### INSTRUCTIONS TO FOLLOW:
Set down the data below in full, exactly as it reads, but without the pictures.

### LISTED RECORDS:
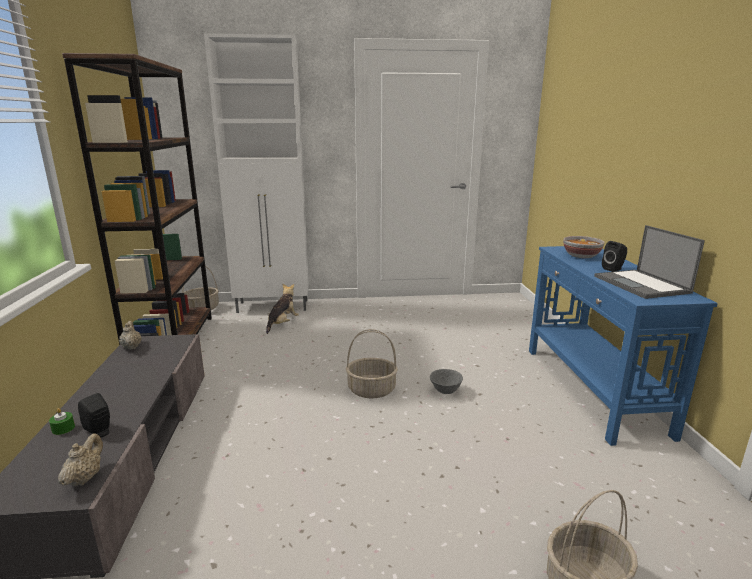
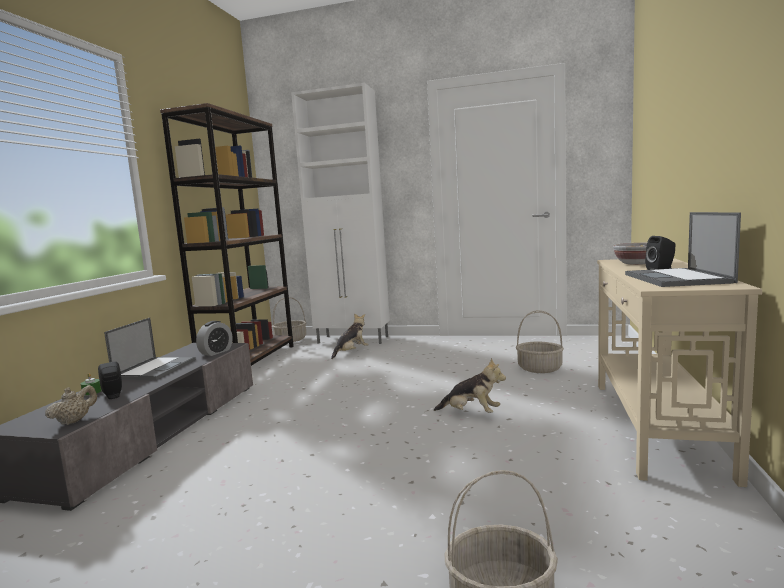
camera: 20 degrees right, 10 degrees down
(116, 382) = (155, 368): none -> laptop
(131, 347) = (189, 348): beige teapot -> none
(172, 351) = (216, 352): none -> alarm clock
(372, 390) = (395, 406): basket -> basket (540, 368)
(445, 391) = (471, 413): grey bowl -> plush toy
(592, 389) = (655, 425): blue console table -> beige console table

### TASK RESULT:
camera: 20 degrees right, 10 degrees down
(116, 382) = (155, 368): none -> laptop
(131, 347) = (189, 348): beige teapot -> none
(172, 351) = (216, 352): none -> alarm clock
(372, 390) = (395, 406): basket -> basket (540, 368)
(445, 391) = (471, 413): grey bowl -> plush toy
(592, 389) = (655, 425): blue console table -> beige console table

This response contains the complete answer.